A: The suit has no merit and reflects the DOJ's lack of understanding of the travel distribution business. It casts Sabre as a technologically backward giant that wants to acquire a heroic little innovator in order to maintain overwhelming dominance.
It states that Farelogix "represents a significant and growing threat to Sabre's dominance," which is absurd because Farelogix is a tiny company that has been struggling for many years and has about 1% of Sabre's volume. Without Sabre's proposed acquisition, the future of the company is probably in doubt because airlines do not provide travel agencies with meaningful incentives to use its services.
Parts of the DOJ's 21-page complaint read like a commercial for Farelogix, leading me to think that it was at least partly drafted by outside parties.
For example, "Farelogix has succeeded where others have failed through persistence and a commitment to innovation. ... Farelogix has led the development of NDC, a next-generation data transmission standard that facilitates advanced communications between airlines and travel agents."
The DOJ alleges that "the industry is approaching a tipping point that threatens Sabre's business model." As an attorney who advises travel agencies about GDS and NDC-aggregation company contracts, I know that no such tipping point is even a remote blip on the horizon.
Some of the atmospherics of the case look bad for Sabre. For example, the DOJ's complaint quotes a cellphone text from a Sabre sales executive to a colleague stating that one major U.S. airline would "hate" the acquisition. The colleague replied, "Why, because it entrenches us more?" The Sabre sales executive responded that Farelogix has been that airline's "Trojan horse to [mess with] us" and observed that the airline's "FLX [Farelogix] bill is going up big time."
So, the DOJ claims that this quotation proves that Sabre's motive is anti-competitive: "If allowed to proceed, Sabre's acquisition of Farelogix would likely result in increased prices, reduced quality and less innovation for booking services, causing substantial harm to airlines and American travelers."
The truth is that Sabre, Travelport and Amadeus have decided that they need to incorporate NDC into their offerings because NDC enables them to offer more airline features and benefits than traditional GDS technology does. Sabre has chosen to incorporate them through an acquisition.

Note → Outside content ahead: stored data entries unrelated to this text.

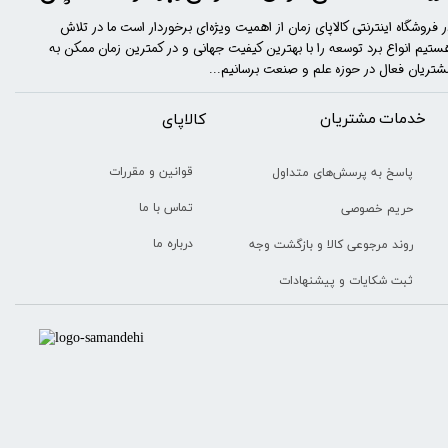
ر فروشگاه اینترنتی کالاپای زمان از اهمیت ویژه‌ای برخوردار است ما در تلاش
ستیم انواع برد توسعه را با​​​ بهترین کیفیت جهانی و در کمترین زمان ممکن به
شتریان فعال در حوزه علم و صنعت برسانیم...
خدمات مشتریان
​​کالاپای
قوانین و مقررات
پاسخ به پرسش‌های متداول
تماس با ما
حریم خصوصی
درباره ما
روند مرجوعی کالا و بازگشت وجه
ثبت شکایات و پیشنهادات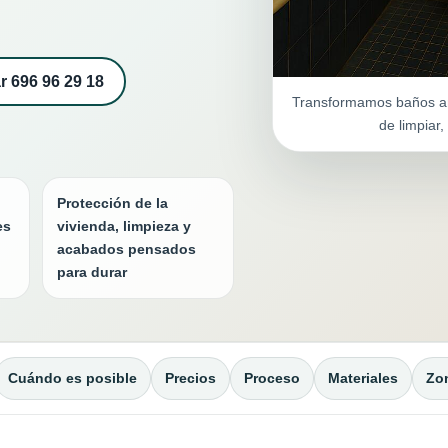
r 696 96 29 18
Transformamos baños an
de limpiar,
Protección de la
es
vivienda, limpieza y
acabados pensados
para durar
Cuándo es posible
Precios
Proceso
Materiales
Zo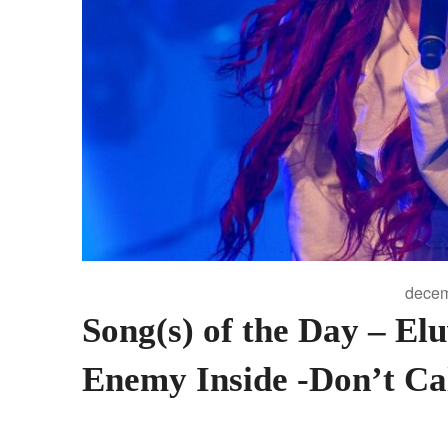
decem
Song(s) of the Day – Elu
Enemy Inside -Don’t Ca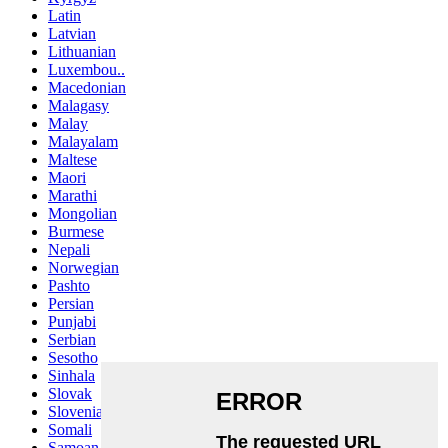
Latin
Latvian
Lithuanian
Luxembou..
Macedonian
Malagasy
Malay
Malayalam
Maltese
Maori
Marathi
Mongolian
Burmese
Nepali
Norwegian
Pashto
Persian
Punjabi
Serbian
Sesotho
Sinhala
Slovak
Slovenian
Somali
Samoan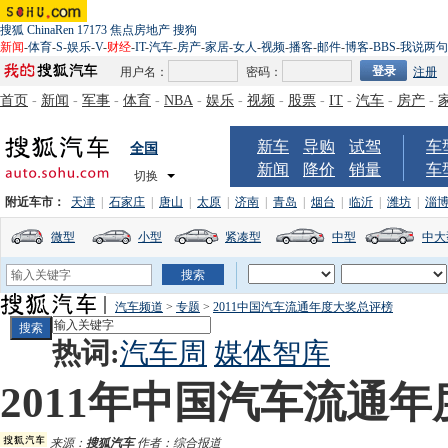
搜狐
ChinaRen
17173
焦点房地产
搜狗
新闻
-
体育
-
S
-
娱乐
-
V
-
财经
-
IT
-
汽车
-
房产
-
家居
-
女人
-
视频
-
播客
-
邮件
-
博客
-
BBS
-
我说两句
用户名：
密码：
注册
首页
-
新闻
-
军事
-
体育
-
NBA
-
娱乐
-
视频
-
股票
-
IT
-
汽车
-
房产
-
新车
导购
试驾
车
全国
新闻
降价
销量
车
切换
附近车市：
天津
|
石家庄
|
唐山
|
太原
|
济南
|
青岛
|
烟台
|
临沂
|
潍坊
|
淄
微型
小型
紧凑型
中型
中大
汽车频道
>
专题
>
2011中国汽车流通年度大奖总评榜
热词:
汽车周
媒体智库
2011年中国汽车流通
来源：
搜狐汽车
作者：综合报道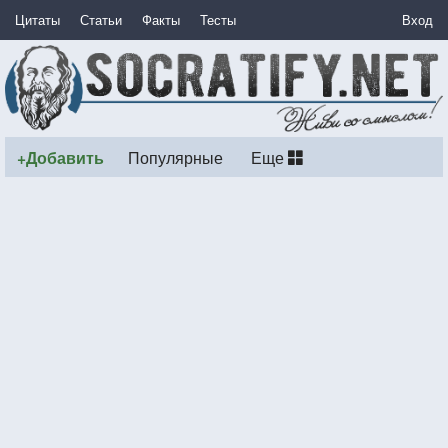
Цитаты
Статьи
Факты
Тесты
Вход
+Добавить
Популярные
Еще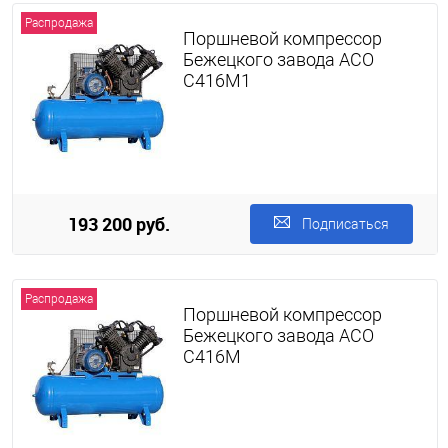
Распродажа
Поршневой компрессор
Бежецкого завода АСО
С416М1
193 200 руб.
Подписаться
Распродажа
Поршневой компрессор
Бежецкого завода АСО
С416М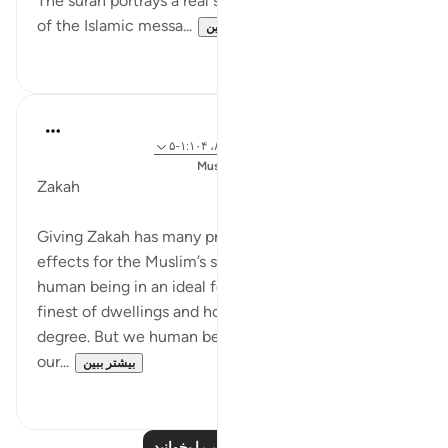
The surah portrays a real scene from the early days
of the Islamic messa...
بیشتر ببین
۰
۰
Salah Soltan
۳ سال پیش
·
ارجاع دادن
آیه ۱۰۳:۹، ۸:۱۰۰، ۱:۱۰۴-۵
ارسال شده در
Muslim American Society
Zakah
Giving Zakah has many preventative and restorative
effects for the Muslim’s soul. God created the
human being in an ideal form, letting us live in the
finest of dwellings and honoring us to the highest
degree. But we human beings frequently disgrace
our...
بیشتر ببین
۰
۲۰
درس‌های بیشتر را بخوانید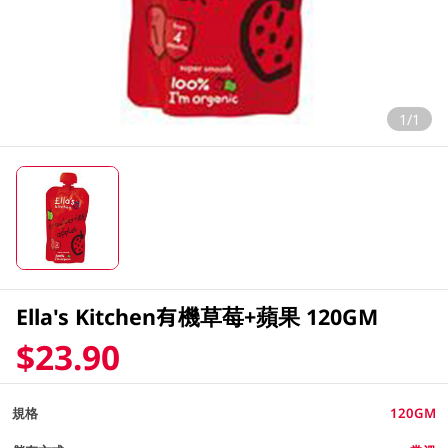
1/1
Ella's Kitchen有機草莓+蘋果 120GM
$23.90
規格
120GM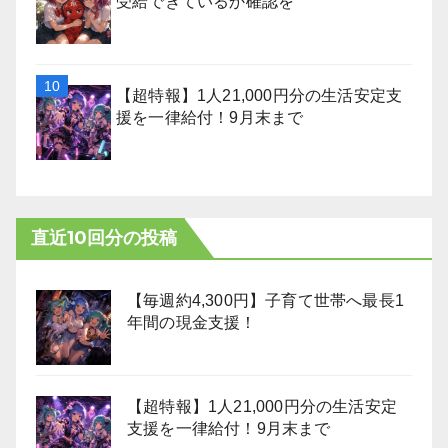
受給できているか確認を
【超特報】1人21,000円分の生活安定支
援を一律給付！9月末まで
直近10回分の投稿
【毎週約4,300円】子育て世帯へ最長1
年間の現金支援！
【超特報】1人21,000円分の生活安定
支援を一律給付！9月末まで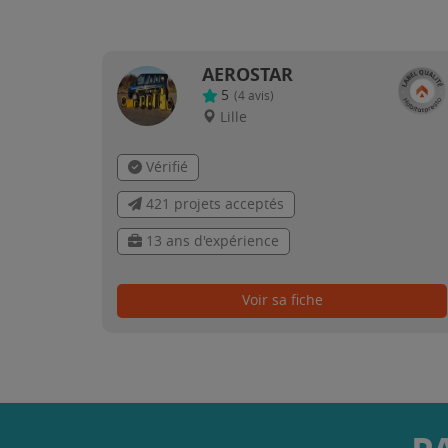
AEROSTAR
5
(
4
avis)
Lille
Vérifié
421 projets acceptés
13 ans d'expérience
Voir sa fiche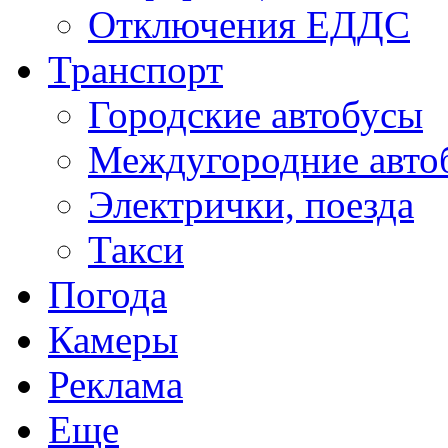
Отключения ЕДДС
Транспорт
Городские автобусы
Междугородние авто
Электрички, поезда
Такси
Погода
Камеры
Реклама
Еще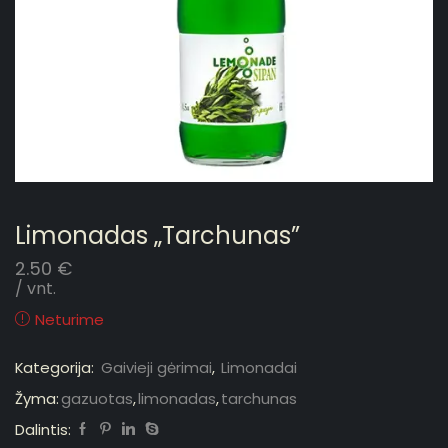
Limonadas „Tarchunas”
2.50
€
/ vnt.
Neturime
Kategorija:
Gaivieji gėrimai
,
Limonadai
Žyma:
gazuotas
,
limonadas
,
tarchunas
Dalintis: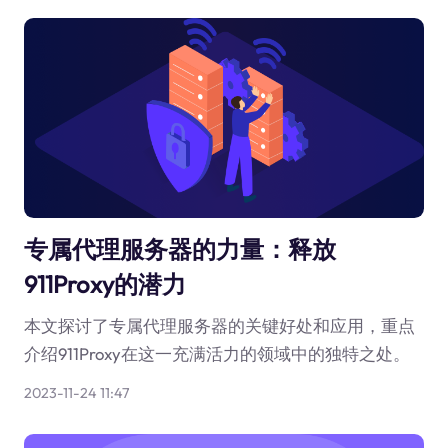
专属代理服务器的力量：释放
911Proxy的潜力
本文探讨了专属代理服务器的关键好处和应用，重点
介绍911Proxy在这一充满活力的领域中的独特之处。
2023-11-24 11:47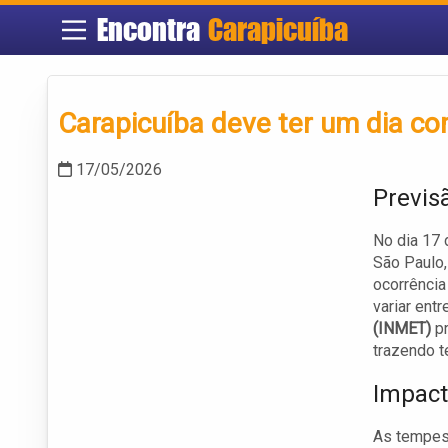
Encontra
Carapicuíba
Carapicuíba deve ter um dia co
17/05/2026
Previs
No dia 17 
São Paulo,
ocorrência
variar ent
(INMET)
pr
trazendo t
Impact
As tempest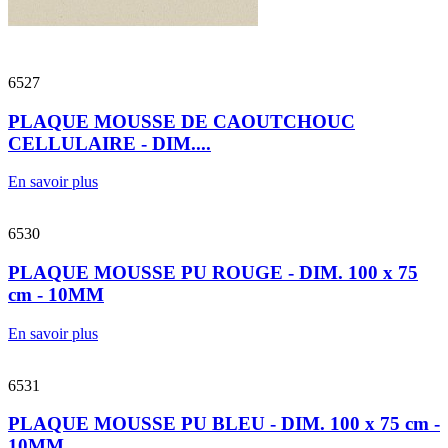
6527
PLAQUE MOUSSE DE CAOUTCHOUC
CELLULAIRE - DIM....
En savoir plus
6530
PLAQUE MOUSSE PU ROUGE - DIM. 100 x 75
cm - 10MM
En savoir plus
6531
PLAQUE MOUSSE PU BLEU - DIM. 100 x 75 cm -
10MM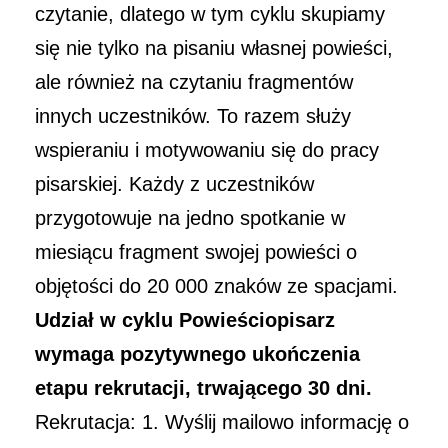
czytanie, dlatego w tym cyklu skupiamy
się nie tylko na pisaniu własnej powieści,
ale również na czytaniu fragmentów
innych uczestników. To razem służy
wspieraniu i motywowaniu się do pracy
pisarskiej. Każdy z uczestników
przygotowuje na jedno spotkanie w
miesiącu fragment swojej powieści o
objętości do 20 000 znaków ze spacjami.
Udział w cyklu Powieściopisarz
wymaga pozytywnego ukończenia
etapu rekrutacji, trwającego 30 dni.
Rekrutacja: 1. Wyślij mailowo informację o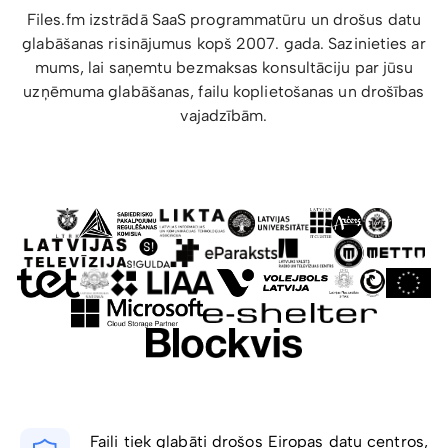
Files.fm izstrādā SaaS programmatūru un drošus datu
glabāšanas risinājumus kopš 2007. gada. Sazinieties ar
mums, lai saņemtu bezmaksas konsultāciju par jūsu
uzņēmuma glabāšanas, failu koplietošanas un drošības
vajadzībām.
Faili tiek glabāti drošos Eiropas datu centros,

Rather than "increased prices, reduced quality and less innovation," it is easy to see how the acquisition could result in the opposite. Airline booking fees could come down, and the GDS vendors could offer services that only NDC can provide, such as fares tailored to individual travelers.
The case will be decided by a judge in federal court in Delaware, who will be able to see through the Farelogix propaganda and the Sabre salesperson's bluster.